When people living with HIV suffer drug resistance

In 2010, Ruth lost her mother to HIVAids. A few days after her mother’s death, Ruth’s father, Herbert Kamya, 52, was also diagnosed with HIV.
“After my wife found out she was HIV positive, she did not take any drugs. That is why she died early,” says Kamya. He says Ruth, together with her elder brother were also diagnosed with the virus.

In 2011, they were enrolled on antiretroviral treatment. The three family members ensure that they take their medication as prescribed by the doctor.

“We all take our medication at 7 am and again at 7pm. The two young ones take it under my supervision,” Kamya says.

CD4 count
Despite the adherence, Kamya says, in the past six months, Ruth’s health has been deteriorating.
“We were told by the doctor that her (Ruth’s)D4 count had dropped so low that we now have to visit the hospital after every two weeks so they can monitor her to ensure the CD4 count rises again,” says Kamya.

Dr Fairuz Naiga, a medical officer at Baylor Uganda, a non-profit child health and development organisation, says when a person tests positive, the hospital first analyses them for what is known as a baseline CD4 count (white blood cells), a complete blood count, liver and renal tests to determine how treatment can be administered.

Dr Naiga says the baseline test helps to determine when an individual can be enrolled on ART, as recommended by the Ministry of Health.

“For example, children below the age of 15 are supposed to be enrolled on ART as soon as they test positive, irrespective of their CD4. But adults usually can be started on treatment when their CD4 count is below 500,” explains the doctor.

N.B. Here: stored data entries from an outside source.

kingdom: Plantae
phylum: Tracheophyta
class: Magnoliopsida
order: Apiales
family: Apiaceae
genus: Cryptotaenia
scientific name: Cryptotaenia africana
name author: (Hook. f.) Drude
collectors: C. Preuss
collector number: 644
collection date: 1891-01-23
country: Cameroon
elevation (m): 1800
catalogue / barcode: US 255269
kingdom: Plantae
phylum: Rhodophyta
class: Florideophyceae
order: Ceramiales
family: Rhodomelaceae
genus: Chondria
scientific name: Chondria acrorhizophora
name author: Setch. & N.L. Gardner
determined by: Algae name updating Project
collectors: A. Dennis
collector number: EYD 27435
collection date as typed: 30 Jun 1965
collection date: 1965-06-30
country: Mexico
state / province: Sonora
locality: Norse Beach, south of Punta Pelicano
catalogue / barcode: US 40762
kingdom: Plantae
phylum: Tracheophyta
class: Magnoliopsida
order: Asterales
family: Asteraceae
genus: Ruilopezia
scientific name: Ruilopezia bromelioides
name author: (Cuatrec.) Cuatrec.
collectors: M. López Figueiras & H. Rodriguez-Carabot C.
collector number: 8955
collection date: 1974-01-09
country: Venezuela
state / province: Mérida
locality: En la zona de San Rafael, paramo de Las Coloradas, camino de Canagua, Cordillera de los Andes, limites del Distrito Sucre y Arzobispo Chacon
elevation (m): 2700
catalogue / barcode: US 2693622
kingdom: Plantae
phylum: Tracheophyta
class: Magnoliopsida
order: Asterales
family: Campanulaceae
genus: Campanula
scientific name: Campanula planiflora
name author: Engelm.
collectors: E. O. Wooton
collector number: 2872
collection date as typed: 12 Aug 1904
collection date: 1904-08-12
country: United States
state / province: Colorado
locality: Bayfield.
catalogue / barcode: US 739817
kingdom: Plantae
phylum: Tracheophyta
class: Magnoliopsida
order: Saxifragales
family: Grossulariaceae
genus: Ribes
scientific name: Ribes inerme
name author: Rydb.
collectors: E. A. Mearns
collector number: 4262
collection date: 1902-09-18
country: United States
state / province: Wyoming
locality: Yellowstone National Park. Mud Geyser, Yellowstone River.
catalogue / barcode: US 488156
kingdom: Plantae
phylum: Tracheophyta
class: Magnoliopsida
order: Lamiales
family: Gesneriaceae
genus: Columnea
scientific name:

She says recently approved guidelines by the World Health Organisation (WHO) recommend that people living with HIV be initiated on treatment when their CD4 count is below 500.

On the other hand, pregnant mothers, discordant couples, patients who have tuberculosis and hepatitis B patients should also be enrolled as soon as they test positive.

“At Baylor Uganda, though ART resistance is not common, we have patients like Ruth. We monitor them closely and aise on the kind of medication to take.”

Adds Dr Naiga: “We check drug adherence of our patients through pill balance counting and self-reports. Patients have to come with their drug balance while visiting the clinic.”

Dr Naiga says Ruth had a baseline CD4 count of 463, which increased to 800 after enrollment on treatment. However, it dropped again to 100.

“This is too low. It means that the first-line antiretroviral treatment has failed to work for her,” explains Dr Naiga, adding that treatment failure can also be detected through viral load count.

“If a person has a detectable viral load of more than 5000 copies per millilitre of blood plasma, despite good adherence to the treatment, it is an indicator that the drugs are not working,” says Dr Naiga.

“Viral load is a measure of the severity of an active viral infection, and can be calculated by estimating the live amount of virus in the body fluid,” Dr Naiga explains

Following Ruth’s treatment failure, Baylor Uganda switched her from first to second line medication.
Dr Naiga says: “Ruth’s viral load increased from 104,426 in July this year to over 145,000 currently. This has prompted us to change her to line-two drugs, which we hope will bring the viral load down and also increase her CD4 count.”

Ruth is one of 4,829 children and 64,154 adults currently receiving their ART at Baylor Uganda outlets across the country. Her father says he spends a lot of money on transport since the family lives in Paradise Island, in Mukono District.

“I spend most of the time coming to hospital since we all get our drugs from Kampala on different days,” says Kamya, adding that each visit costs him between Shs30,000 and Shs 50,000. He makes at least four trips a month.

Turning to second-line drugs
Dr Naiga says another patient, Deus, 13, also developed resistance to the first line treatment and was enrolled on the second-line drug in 2009. With the treatment proving successful, this reduced his viral load to non-detectable levels.

Apart from having to take several pills, Deus says he feels much better and has been able to concentrate at school.

Dr Naiga says the second-line pills are bigger in size, more expensive, and cannot be crushed, broken or mixed with water. This one obstacle, she says could hinder adherence to the drug.

“For younger children, the second-line line drugs are in the form of a syrup suspension, which should be stored in a refrigerator. This means that they cannot be moved from one place to another. For people living in rural settings where refrigerators are not easily accessible, this becomes a big challenge,” Dr Naiga observes.

Missing medication
Dr Anatoli Kamali, the deputy director of the Medical Research Council at the Uganda Virus Research Institute (MRCUVRI), says treatment failure is largely a result of patients missing some dosages and poor time management while swallowing the pills.

He, however, adds that among some individuals, drug resistance occurs after an infected person acquires a new strain of the HIV.

“Uganda has strain one as opposed to strain two in West Africa,” says Dr Naiga says, adding that primary resistance may also occur through sexual transmission or from mother-to-child through breastfeeding.

Generally, treatment failure results from non-drug adherence but health experts say that HIVAids patients should be given physical, spiritual, emotional and psycho-social support to ensure that they live a positive life.